#### PAGE:
+ + + + + + +

You are viewing a plain text version of this content. The canonical link for it is here.
Posted to common-user@hadoop.apache.org by 柳松 <la...@126.com> on 2009/03/12 10:15:52 UTC
How to skip bad records in .19.1
Dear all:
I have set the value "SkipBadRecords.setMapperMaxSkipRecords(conf, 1)",
and also the "SkipBadRecords.setAttemptsToStartSkipping(conf, 2)".
However, after 3 failed attempts, it gave me this exception message:
java.lang.NullPointerException
at org.apache.hadoop.io.serializer.SerializationFactory.getSerializer(SerializationFactory.java:73)
at org.apache.hadoop.io.SequenceFile$Writer.init(SequenceFile.java:910)
at org.apache.hadoop.io.SequenceFile$BlockCompressWriter.(SequenceFile.java:1198)

+ + + + + + +

#### DATASET:
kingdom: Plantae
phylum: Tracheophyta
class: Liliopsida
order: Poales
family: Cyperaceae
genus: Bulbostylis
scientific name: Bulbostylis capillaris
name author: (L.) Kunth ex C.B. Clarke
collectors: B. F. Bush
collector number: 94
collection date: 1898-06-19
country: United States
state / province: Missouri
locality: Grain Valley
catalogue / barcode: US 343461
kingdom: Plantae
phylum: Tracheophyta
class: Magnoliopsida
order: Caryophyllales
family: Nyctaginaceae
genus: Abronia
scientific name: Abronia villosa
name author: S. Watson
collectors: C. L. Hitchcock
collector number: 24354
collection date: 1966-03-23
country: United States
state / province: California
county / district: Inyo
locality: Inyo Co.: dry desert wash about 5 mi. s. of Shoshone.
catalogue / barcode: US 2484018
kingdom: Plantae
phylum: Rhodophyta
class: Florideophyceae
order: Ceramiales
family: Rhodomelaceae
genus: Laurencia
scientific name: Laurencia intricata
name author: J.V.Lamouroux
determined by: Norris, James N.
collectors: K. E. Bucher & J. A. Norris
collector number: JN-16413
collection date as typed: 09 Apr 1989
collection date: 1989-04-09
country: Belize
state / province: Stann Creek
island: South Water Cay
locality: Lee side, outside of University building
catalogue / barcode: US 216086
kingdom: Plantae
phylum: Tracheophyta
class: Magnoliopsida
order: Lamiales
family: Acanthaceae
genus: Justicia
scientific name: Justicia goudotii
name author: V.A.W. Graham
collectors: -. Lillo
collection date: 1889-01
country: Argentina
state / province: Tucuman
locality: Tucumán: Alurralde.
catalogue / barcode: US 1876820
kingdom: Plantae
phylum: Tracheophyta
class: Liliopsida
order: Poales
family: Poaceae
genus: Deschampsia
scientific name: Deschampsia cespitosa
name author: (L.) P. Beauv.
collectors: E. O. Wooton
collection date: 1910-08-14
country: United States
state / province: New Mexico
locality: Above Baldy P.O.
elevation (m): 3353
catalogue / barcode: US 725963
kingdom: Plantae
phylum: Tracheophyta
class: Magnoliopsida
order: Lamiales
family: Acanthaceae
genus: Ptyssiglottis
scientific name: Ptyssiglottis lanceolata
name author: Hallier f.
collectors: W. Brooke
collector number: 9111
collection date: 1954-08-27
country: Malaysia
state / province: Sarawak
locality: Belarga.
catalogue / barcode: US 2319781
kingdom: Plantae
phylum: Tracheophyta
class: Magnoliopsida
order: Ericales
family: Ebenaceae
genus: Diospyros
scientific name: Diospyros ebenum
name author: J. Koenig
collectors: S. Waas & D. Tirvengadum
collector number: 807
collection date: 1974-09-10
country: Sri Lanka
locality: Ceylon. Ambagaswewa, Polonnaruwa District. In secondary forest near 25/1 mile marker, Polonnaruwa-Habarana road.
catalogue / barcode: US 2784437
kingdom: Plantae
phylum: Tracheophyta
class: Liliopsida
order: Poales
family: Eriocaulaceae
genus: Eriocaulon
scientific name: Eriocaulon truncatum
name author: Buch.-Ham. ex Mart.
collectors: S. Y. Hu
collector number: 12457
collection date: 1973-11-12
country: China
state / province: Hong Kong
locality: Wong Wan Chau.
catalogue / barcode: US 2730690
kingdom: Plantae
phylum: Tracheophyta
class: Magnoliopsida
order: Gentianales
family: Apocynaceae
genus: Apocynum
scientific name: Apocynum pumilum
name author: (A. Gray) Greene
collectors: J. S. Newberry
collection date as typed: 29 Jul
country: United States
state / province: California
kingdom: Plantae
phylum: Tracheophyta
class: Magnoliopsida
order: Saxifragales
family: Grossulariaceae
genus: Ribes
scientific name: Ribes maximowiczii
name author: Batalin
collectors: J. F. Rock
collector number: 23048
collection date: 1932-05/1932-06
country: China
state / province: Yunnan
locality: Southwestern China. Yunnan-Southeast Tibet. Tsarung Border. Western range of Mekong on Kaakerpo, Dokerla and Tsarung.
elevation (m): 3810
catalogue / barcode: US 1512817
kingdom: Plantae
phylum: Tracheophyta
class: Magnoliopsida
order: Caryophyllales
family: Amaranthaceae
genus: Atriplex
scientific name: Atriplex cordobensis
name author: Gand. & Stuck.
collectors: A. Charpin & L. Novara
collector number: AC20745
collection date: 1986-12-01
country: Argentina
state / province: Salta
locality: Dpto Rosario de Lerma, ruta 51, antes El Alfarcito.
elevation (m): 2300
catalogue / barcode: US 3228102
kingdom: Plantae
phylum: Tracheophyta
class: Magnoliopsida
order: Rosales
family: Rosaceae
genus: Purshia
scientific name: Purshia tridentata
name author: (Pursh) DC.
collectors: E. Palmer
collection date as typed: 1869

+ + + + + + +

#### YOUR TASKS:
**a.** For each statement, decide whether it agrees with the post about skipping bad records. Answer yes or no and quote the words of the post that settle it. (i) The mapper's maximum number of skipped records was set to 1. (ii) The number of attempts before skipping starts was set to 3. (iii) The exception appeared after three failed attempts.
**b.** Carry on the post about skipping bad records from the point where it stops.

#### RESULTS OF THE EXERCISE:
**a.**
(i) Yes: "SkipBadRecords.setMapperMaxSkipRecords(conf, 1)"
(ii) No: "SkipBadRecords.setAttemptsToStartSkipping(conf, 2)"
(iii) Yes: "after 3 failed attempts"

**b.**
at org.apache.hadoop.io.SequenceFile.createWriter(SequenceFile.java:401)
at org.apache.hadoop.io.SequenceFile.createWriter(SequenceFile.java:306)
at org.apache.hadoop.mapred.MapTask$SkippingRecordReader.writeSkippedRec(MapTask.java:265)
at org.apache.hadoop.mapred.MapTask$SkippingRecordReader.next(MapTask.java:237)
at org.apache.hadoop.mapred.MapRunner.run(MapRunner.java:48)
at org.apache.hadoop.mapred.MapTask.run(MapTask.java:342)
at org.apache.hadoop.mapred.Child.main(Child.java:158)
The last line of syslog shows:
2009-03-12 16:44:11,218 WARN org.apache.hadoop.mapred.SortedRanges: Skipping index 1-2
I have two questions:
1. Should it skip the bad record automatically after 2 attempts? why it starts after 3?
2. Why does the skip fail?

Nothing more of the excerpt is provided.